### [Text to read]
------------------------------------------------------------
Lynda and I have never been to Alaska, so when our friends and travel companions Henry and Allyson expressed an interest in an Alaska tour during a happy hour social last spring we jumped at the chance to travel with them. Ralph and Lois were also delighted with the idea and so began the planning of our tour to Alaska.
Allyson took on the task of plotting our route. My job was to make RV park reservations, I was hoping with a sales pitch about being an RV travel writer we may receive a camping discount. Unfortunately, only one RV park took the bait, I guess it's better than nothing.
A departure date of August 23 was decided. There were several reasons for the late summer tour. We all agreed it would be great to spend the summer at home, southern BC is blessed with beautiful summers, plenty of sunshine and warm temperatures. Also, we were hoping traveling late summer may help us avoid the worst of the northern insect scourge.
There are several routes north to Alaska from our southern British Columbia location. The most scenic and probably the most expensive begins in Vancouver or north of Seattle with a ferry ride to Vancouver Island. From here the route heads north for 5.5 hours to Port Hardy where you drive aboard a BC government vehicle ferry (early morning boarding).
The ferry trip takes 16 hrs winding through the inside passage to Prince Rupert halfway up the rugged coastline of BC, north from the US border. An amazingly beautiful trip with spectacular scenery. Check Port Hardy – Prince Rupert BC Ferry website for fares and schedules.
------------------------------------------------------------
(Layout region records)
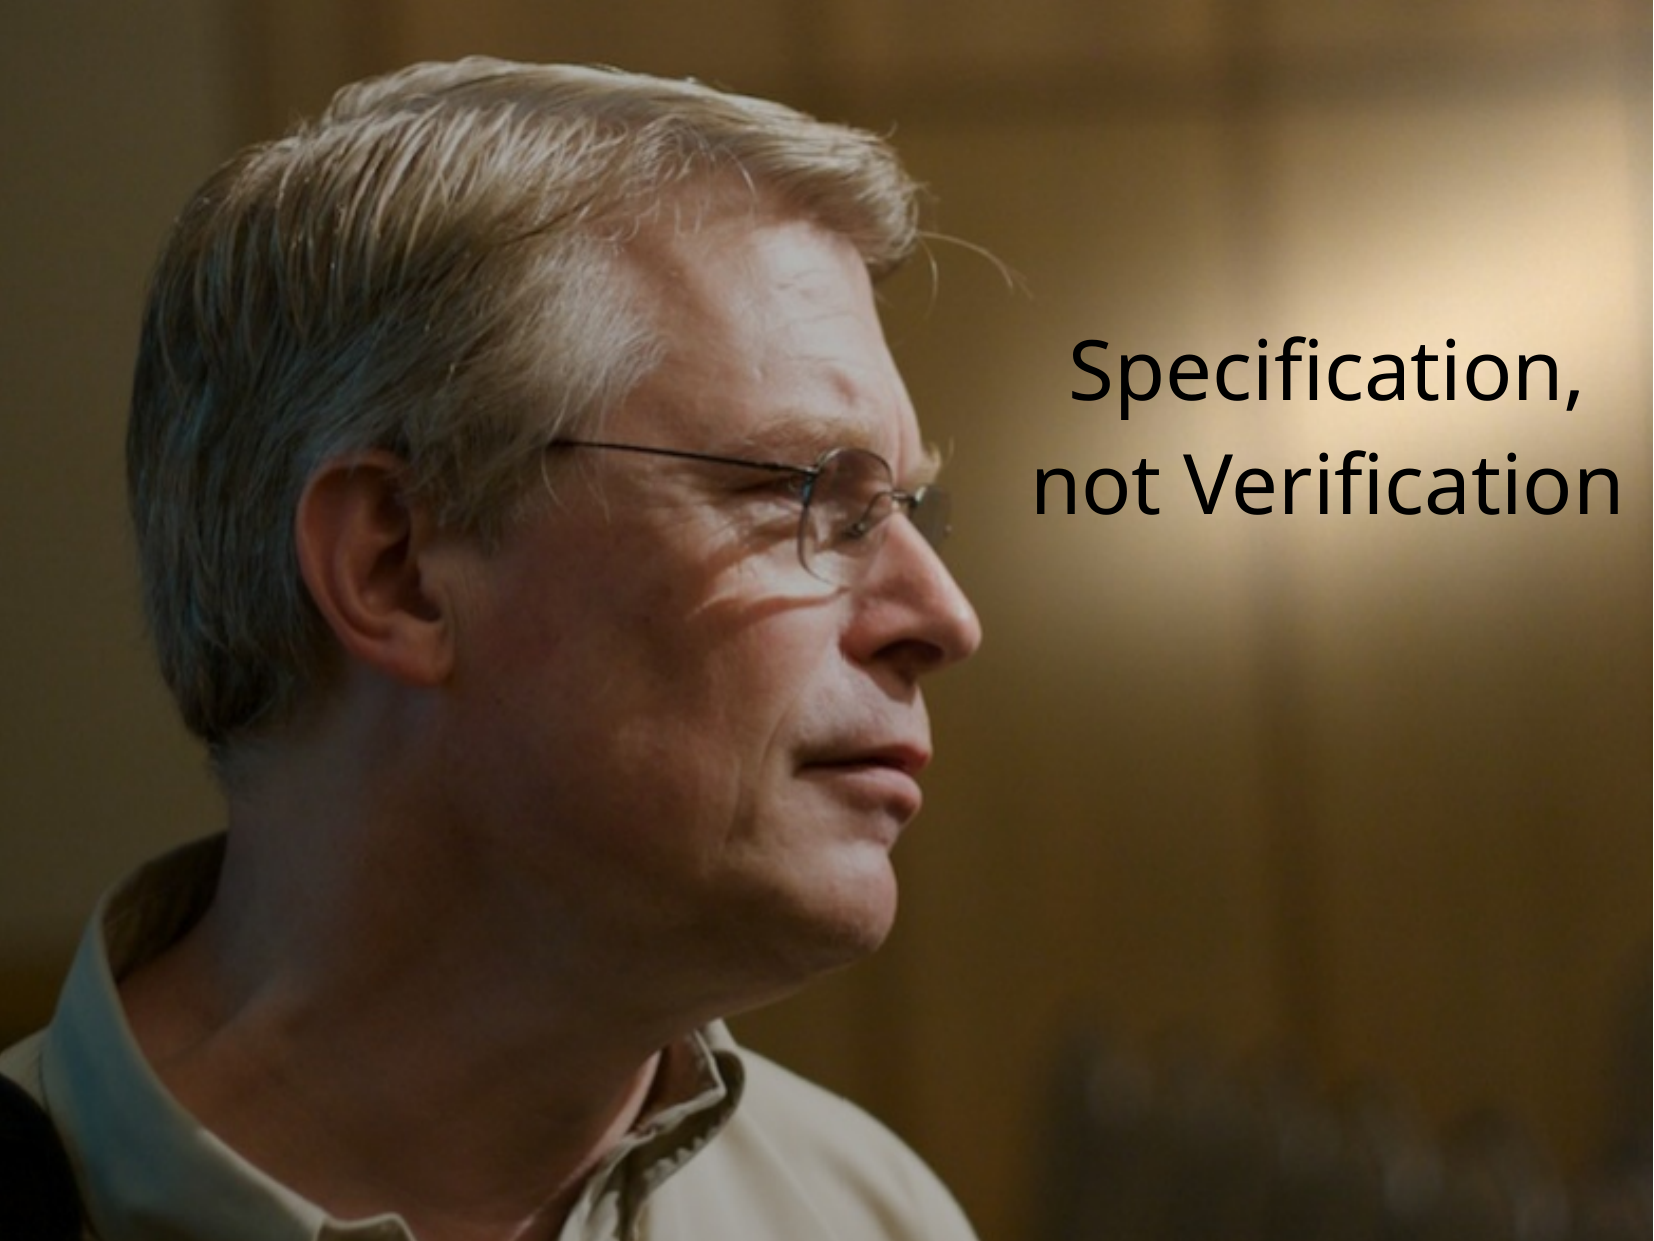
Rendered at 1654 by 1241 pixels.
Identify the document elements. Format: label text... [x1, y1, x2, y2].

text_box Specification, not Verification [1015, 304, 1653, 535]
picture [0, 0, 1653, 1241]
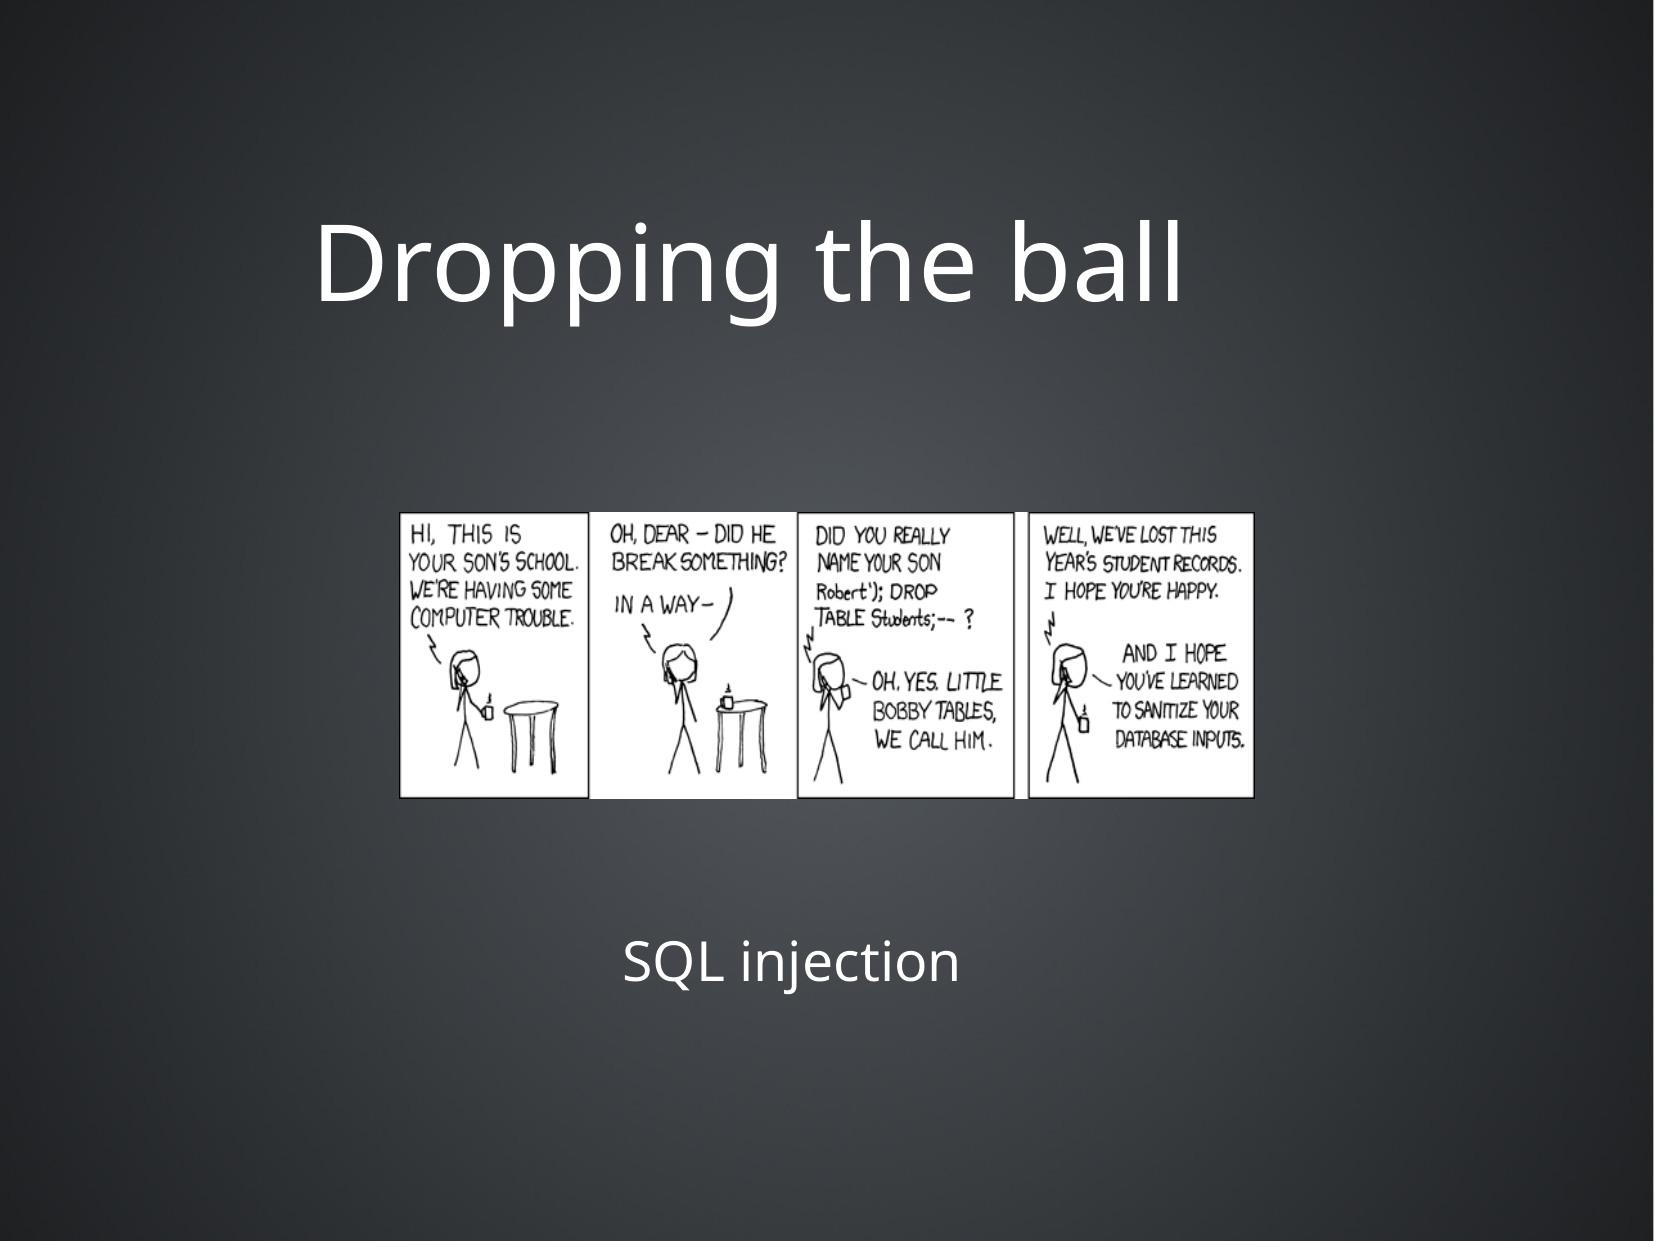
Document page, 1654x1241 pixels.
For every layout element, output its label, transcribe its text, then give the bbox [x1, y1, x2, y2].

picture [0, 0, 1654, 1241]
text_box Dropping the ball [311, 187, 1328, 337]
text_box SQL injection [622, 922, 1026, 1001]
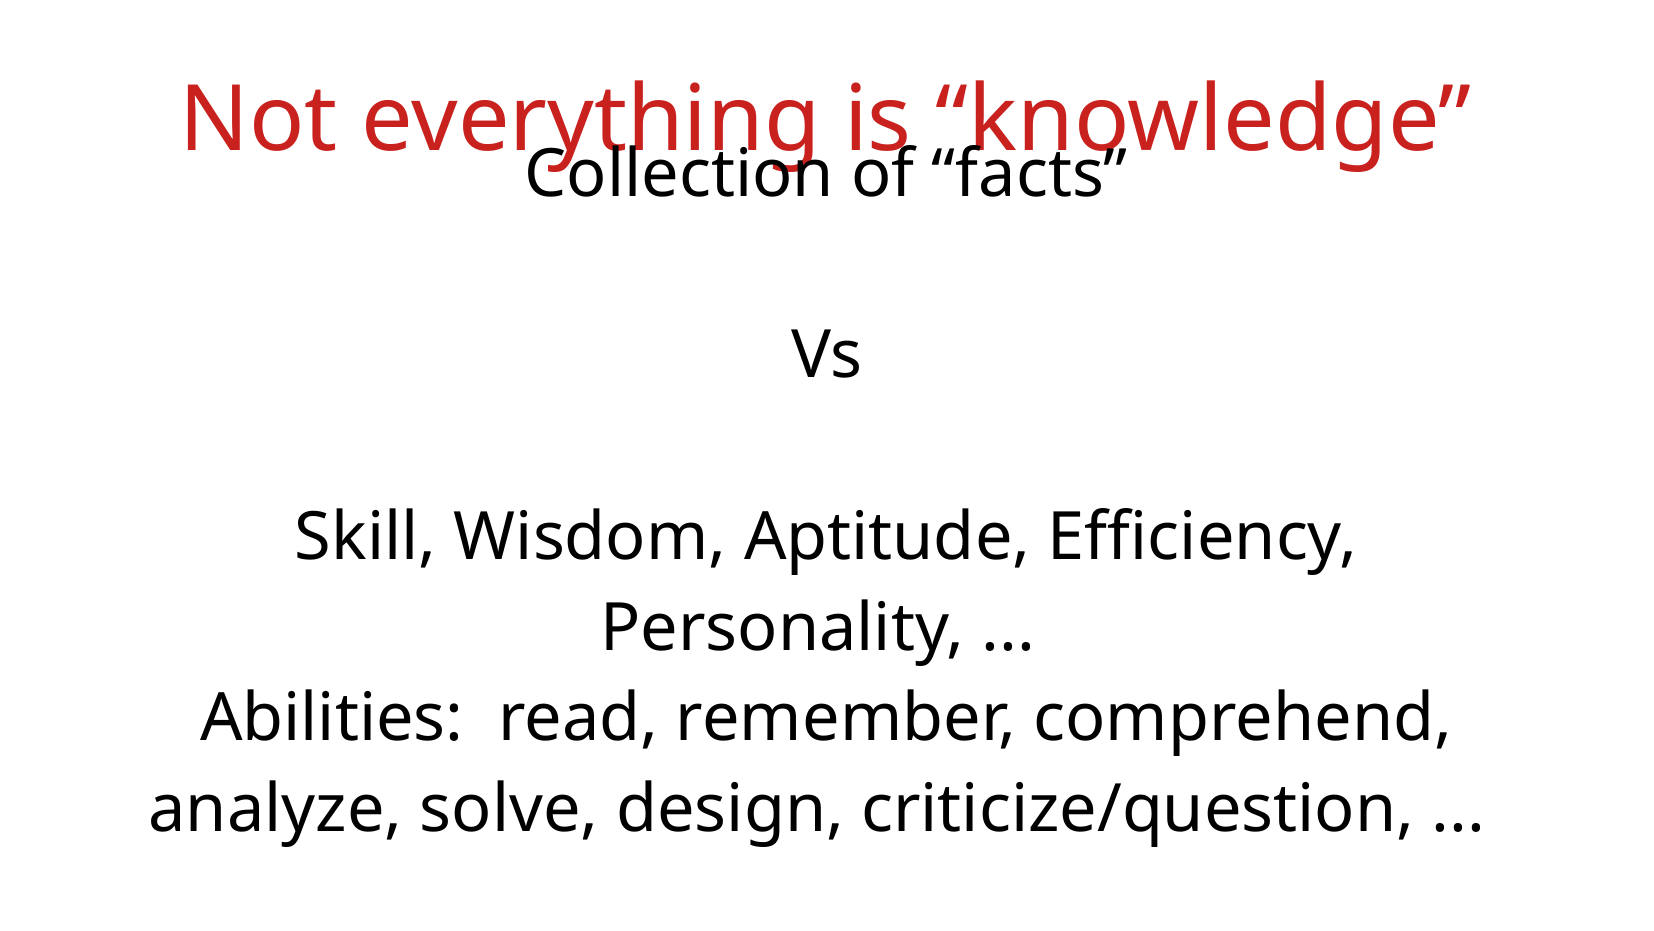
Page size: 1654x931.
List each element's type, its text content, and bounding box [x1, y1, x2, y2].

subtitle Collection of “facts” Vs Skill, Wisdom, Aptitude, Efficiency, Personality, ... Abilities: read, remember, comprehend, analyze, solve, design, criticize/question, ... [82, 263, 1571, 804]
title Not everything is “knowledge” [82, 37, 1571, 193]
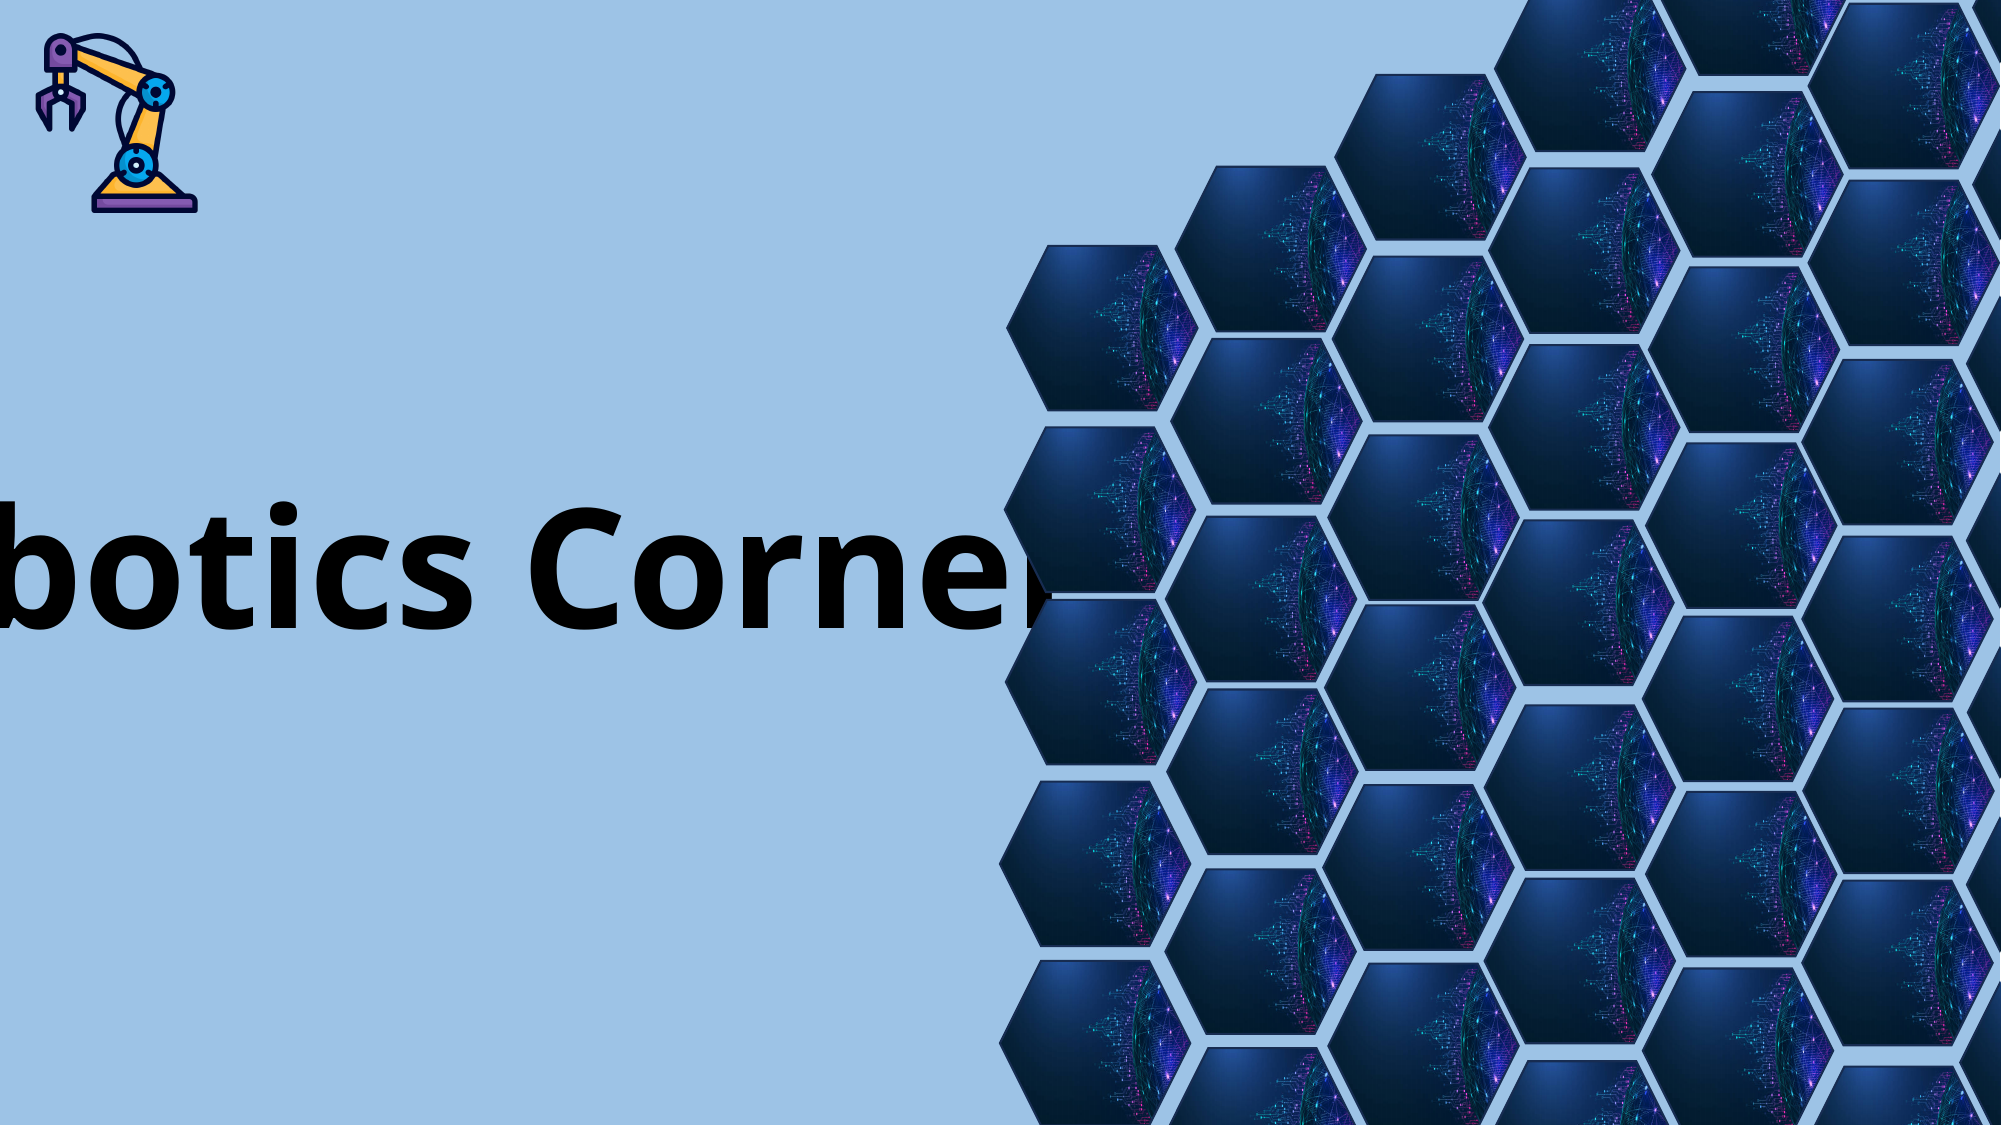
------------------------------------------------------------
### [Stated task 1]
Reproduce the Alaska trip account from "Allyson took on" up to and including "better than nothing.".
### [Stated task 2]
In the Alaska trip account, what departure date was decided for the tour?
### [Stated task 3]
Pick up the Alaska trip account after its final sentence and keep writing it.
The listing has nothing to do with the Alaska trip account.

### [Task answer 1]
Allyson took on the task of plotting our route. My job was to make RV park reservations, I was hoping with a sales pitch about being an RV travel writer we may receive a camping discount. Unfortunately, only one RV park took the bait, I guess it's better than nothing.

### [Task answer 2]
August 23

### [Task answer 3]
From Prince Rupert, your route heads east to Hwy 16 and then north on Hwy 37 from Kitwanga. The trip to Fairbanks or Anchorage, Alaska is about 30 hrs from Prince Rupert, BC. If you choose to take the Alaska Hwy 97 it is 5 1/2 hrs further east. The drive through British Columbia, Canada is one of the most scenic and diverse landscapes in the world.
An Excerpt From The BC Governments Tourist Website
We have ten mountain ranges that push west from The Rockies in a crowded parade until they fall into the Pacific. Thousand-year-old trees that deftly divide the light falling on an impossibly green forest floor. Glacier-fed streams that pour through steep valleys to join swollen rivers.
Higher up, mountain passes link whole ecosystems and watersheds. It’s a wild place where Mother Nature creates the boundaries. Not man. And while she demands respect, her handiwork offers massive rewards for those wild at heart.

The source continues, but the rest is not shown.